DATASET EXCERPTS below:
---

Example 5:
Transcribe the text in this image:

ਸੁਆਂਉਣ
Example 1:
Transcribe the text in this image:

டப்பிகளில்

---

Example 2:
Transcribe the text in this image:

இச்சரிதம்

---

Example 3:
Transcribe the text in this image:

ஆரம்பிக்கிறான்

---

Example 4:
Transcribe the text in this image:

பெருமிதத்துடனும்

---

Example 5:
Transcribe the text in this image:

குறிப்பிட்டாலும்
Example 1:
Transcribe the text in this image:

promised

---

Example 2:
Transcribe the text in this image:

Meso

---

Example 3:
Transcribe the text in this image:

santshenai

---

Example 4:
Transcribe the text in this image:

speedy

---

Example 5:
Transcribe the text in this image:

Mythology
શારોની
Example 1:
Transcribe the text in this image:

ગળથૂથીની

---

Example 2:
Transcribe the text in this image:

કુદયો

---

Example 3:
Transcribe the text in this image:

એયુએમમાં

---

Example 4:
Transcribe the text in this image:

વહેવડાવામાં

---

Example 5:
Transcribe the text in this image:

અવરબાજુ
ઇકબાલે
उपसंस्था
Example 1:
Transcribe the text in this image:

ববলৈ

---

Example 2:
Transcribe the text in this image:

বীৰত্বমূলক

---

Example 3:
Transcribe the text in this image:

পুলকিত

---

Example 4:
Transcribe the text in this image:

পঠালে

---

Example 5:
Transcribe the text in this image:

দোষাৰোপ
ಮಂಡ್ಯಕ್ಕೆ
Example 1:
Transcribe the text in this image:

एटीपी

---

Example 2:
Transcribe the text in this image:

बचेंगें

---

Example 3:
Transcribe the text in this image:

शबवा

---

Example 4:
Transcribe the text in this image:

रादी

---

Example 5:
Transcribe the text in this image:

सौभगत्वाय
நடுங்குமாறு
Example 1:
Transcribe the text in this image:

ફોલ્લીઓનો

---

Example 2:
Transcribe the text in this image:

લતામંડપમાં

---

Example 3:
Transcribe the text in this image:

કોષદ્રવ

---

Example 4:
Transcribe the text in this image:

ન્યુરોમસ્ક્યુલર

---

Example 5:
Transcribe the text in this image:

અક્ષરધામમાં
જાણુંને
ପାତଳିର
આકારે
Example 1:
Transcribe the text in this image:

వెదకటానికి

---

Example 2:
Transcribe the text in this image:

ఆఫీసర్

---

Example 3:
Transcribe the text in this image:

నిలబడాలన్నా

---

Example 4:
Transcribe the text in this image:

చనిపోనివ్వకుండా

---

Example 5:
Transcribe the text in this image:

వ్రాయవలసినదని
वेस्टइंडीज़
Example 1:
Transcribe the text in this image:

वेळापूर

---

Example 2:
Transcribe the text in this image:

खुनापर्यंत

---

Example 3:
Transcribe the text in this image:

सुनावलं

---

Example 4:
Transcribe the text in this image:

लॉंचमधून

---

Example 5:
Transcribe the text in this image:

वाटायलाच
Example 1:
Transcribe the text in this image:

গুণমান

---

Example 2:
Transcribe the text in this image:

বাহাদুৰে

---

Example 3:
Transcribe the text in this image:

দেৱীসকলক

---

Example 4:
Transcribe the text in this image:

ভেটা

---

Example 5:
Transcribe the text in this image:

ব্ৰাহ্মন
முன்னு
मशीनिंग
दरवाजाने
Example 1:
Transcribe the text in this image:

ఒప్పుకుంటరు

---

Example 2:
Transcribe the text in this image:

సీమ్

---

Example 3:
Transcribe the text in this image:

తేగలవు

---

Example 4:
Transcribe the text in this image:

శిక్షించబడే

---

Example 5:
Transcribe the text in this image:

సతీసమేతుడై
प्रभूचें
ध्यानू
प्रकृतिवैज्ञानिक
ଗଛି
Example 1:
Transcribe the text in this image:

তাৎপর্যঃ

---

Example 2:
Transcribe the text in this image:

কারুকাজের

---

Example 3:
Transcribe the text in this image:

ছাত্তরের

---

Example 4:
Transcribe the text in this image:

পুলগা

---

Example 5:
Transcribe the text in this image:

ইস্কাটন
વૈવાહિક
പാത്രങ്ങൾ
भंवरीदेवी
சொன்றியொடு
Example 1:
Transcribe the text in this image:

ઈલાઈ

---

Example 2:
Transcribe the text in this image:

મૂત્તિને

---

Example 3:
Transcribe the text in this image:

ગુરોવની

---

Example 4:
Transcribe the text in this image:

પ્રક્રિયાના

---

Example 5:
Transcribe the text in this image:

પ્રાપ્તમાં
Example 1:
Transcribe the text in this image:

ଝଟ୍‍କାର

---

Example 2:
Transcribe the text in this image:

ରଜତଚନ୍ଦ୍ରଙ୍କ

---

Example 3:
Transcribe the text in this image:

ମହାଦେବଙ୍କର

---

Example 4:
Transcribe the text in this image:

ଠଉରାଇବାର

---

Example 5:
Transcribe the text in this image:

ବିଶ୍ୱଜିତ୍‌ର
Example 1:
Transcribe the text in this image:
End of DATASET EXCERPTS.
With every line intact, print the records above again.

---

Example 5:
Transcribe the text in this image:

ਸੁਆਂਉਣ
Example 1:
Transcribe the text in this image:

டப்பிகளில்

---

Example 2:
Transcribe the text in this image:

இச்சரிதம்

---

Example 3:
Transcribe the text in this image:

ஆரம்பிக்கிறான்

---

Example 4:
Transcribe the text in this image:

பெருமிதத்துடனும்

---

Example 5:
Transcribe the text in this image:

குறிப்பிட்டாலும்
Example 1:
Transcribe the text in this image:

promised

---

Example 2:
Transcribe the text in this image:

Meso

---

Example 3:
Transcribe the text in this image:

santshenai

---

Example 4:
Transcribe the text in this image:

speedy

---

Example 5:
Transcribe the text in this image:

Mythology
શારોની
Example 1:
Transcribe the text in this image:

ગળથૂથીની

---

Example 2:
Transcribe the text in this image:

કુદયો

---

Example 3:
Transcribe the text in this image:

એયુએમમાં

---

Example 4:
Transcribe the text in this image:

વહેવડાવામાં

---

Example 5:
Transcribe the text in this image:

અવરબાજુ
ઇકબાલે
उपसंस्था
Example 1:
Transcribe the text in this image:

ববলৈ

---

Example 2:
Transcribe the text in this image:

বীৰত্বমূলক

---

Example 3:
Transcribe the text in this image:

পুলকিত

---

Example 4:
Transcribe the text in this image:

পঠালে

---

Example 5:
Transcribe the text in this image:

দোষাৰোপ
ಮಂಡ್ಯಕ್ಕೆ
Example 1:
Transcribe the text in this image:

एटीपी

---

Example 2:
Transcribe the text in this image:

बचेंगें

---

Example 3:
Transcribe the text in this image:

शबवा

---

Example 4:
Transcribe the text in this image:

रादी

---

Example 5:
Transcribe the text in this image:

सौभगत्वाय
நடுங்குமாறு
Example 1:
Transcribe the text in this image:

ફોલ્લીઓનો

---

Example 2:
Transcribe the text in this image:

લતામંડપમાં

---

Example 3:
Transcribe the text in this image:

કોષદ્રવ

---

Example 4:
Transcribe the text in this image:

ન્યુરોમસ્ક્યુલર

---

Example 5:
Transcribe the text in this image:

અક્ષરધામમાં
જાણુંને
ପାତଳିର
આકારે
Example 1:
Transcribe the text in this image:

వెదకటానికి

---

Example 2:
Transcribe the text in this image:

ఆఫీసర్

---

Example 3:
Transcribe the text in this image:

నిలబడాలన్నా

---

Example 4:
Transcribe the text in this image:

చనిపోనివ్వకుండా

---

Example 5:
Transcribe the text in this image:

వ్రాయవలసినదని
वेस्टइंडीज़
Example 1:
Transcribe the text in this image:

वेळापूर

---

Example 2:
Transcribe the text in this image:

खुनापर्यंत

---

Example 3:
Transcribe the text in this image:

सुनावलं

---

Example 4:
Transcribe the text in this image:

लॉंचमधून

---

Example 5:
Transcribe the text in this image:

वाटायलाच
Example 1:
Transcribe the text in this image:

গুণমান

---

Example 2:
Transcribe the text in this image:

বাহাদুৰে

---

Example 3:
Transcribe the text in this image:

দেৱীসকলক

---

Example 4:
Transcribe the text in this image:

ভেটা

---

Example 5:
Transcribe the text in this image:

ব্ৰাহ্মন
முன்னு
मशीनिंग
दरवाजाने
Example 1:
Transcribe the text in this image:

ఒప్పుకుంటరు

---

Example 2:
Transcribe the text in this image:

సీమ్

---

Example 3:
Transcribe the text in this image:

తేగలవు

---

Example 4:
Transcribe the text in this image:

శిక్షించబడే

---

Example 5:
Transcribe the text in this image:

సతీసమేతుడై
प्रभूचें
ध्यानू
प्रकृतिवैज्ञानिक
ଗଛି
Example 1:
Transcribe the text in this image:

তাৎপর্যঃ

---

Example 2:
Transcribe the text in this image:

কারুকাজের

---

Example 3:
Transcribe the text in this image:

ছাত্তরের

---

Example 4:
Transcribe the text in this image:

পুলগা

---

Example 5:
Transcribe the text in this image:

ইস্কাটন
વૈવાહિક
പാത്രങ്ങൾ
भंवरीदेवी
சொன்றியொடு
Example 1:
Transcribe the text in this image:

ઈલાઈ

---

Example 2:
Transcribe the text in this image:

મૂત્તિને

---

Example 3:
Transcribe the text in this image:

ગુરોવની

---

Example 4:
Transcribe the text in this image:

પ્રક્રિયાના

---

Example 5:
Transcribe the text in this image:

પ્રાપ્તમાં
Example 1:
Transcribe the text in this image:

ଝଟ୍‍କାର

---

Example 2:
Transcribe the text in this image:

ରଜତଚନ୍ଦ୍ରଙ୍କ

---

Example 3:
Transcribe the text in this image:

ମହାଦେବଙ୍କର

---

Example 4:
Transcribe the text in this image:

ଠଉରାଇବାର

---

Example 5:
Transcribe the text in this image:

ବିଶ୍ୱଜିତ୍‌ର
Example 1:
Transcribe the text in this image:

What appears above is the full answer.